A recent unpublished opinion by a Colorado appellate courts appear to be the first direct and only treatment of the issue of medical expenses charged vs. discounted expenses relative to a personal injury tort action. In Steidinger v. Hilton 07 CA0837 (Colo. App. 2008) announced on August 28, 2008, the Court of Appeals affirmed the trial court’s order prohibiting the defendant from using amounts paid by Plaintiff’s health insurer as evidence to show the reasonableness of expenses and the jury was instructed to award damages for medical expenses only if the expenses were reasonable and necessary. The Court concluded that there was no abuse of discretion in that ruling or the trial court’s decision to allow Plaintiff to present evidence of his medical bills along with the testimony that the amount incurred was reasonable and necessary as a result of the accident. A copy of the Steidinger decision is attached hereto as Exhibit A.

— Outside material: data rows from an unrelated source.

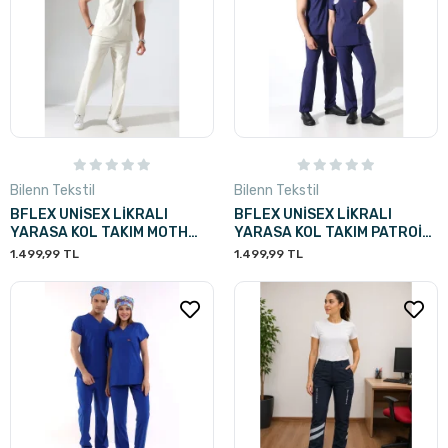
Bilenn Tekstil
Bilenn Tekstil
BFLEX UNİSEX LİKRALI
BFLEX UNİSEX LİKRALI
YARASA KOL TAKIM MOTH
YARASA KOL TAKIM PATROİT
TIBBİ SEKRETER
BLUE HEMŞİRE
1.499,99 TL
1.499,99 TL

This Court should therefore enter an Order and determine as a matter of law that (a) the proper measure of medical/treatment expense damages in this case is the full amount of such reasonable expenses charged, without reduction for any discounts or write-offs obtained by Plaintiff or his workers compensation plan; and (b) the defense should be precluded from introducing any evidence as to, or making any comment or argument on, Plaintiff’s worker’s compensation coverage payment of his medical/treatment expenses and that he and/or his workers compensation plan received discounts or reductions on his involved medical/treatment expenses.

The Plaintiff should be entitled to the benefit of the bargain contracted for, including any reduction in payments that his insurer was able to negotiate. Defendants should not get any benefit from this bargain.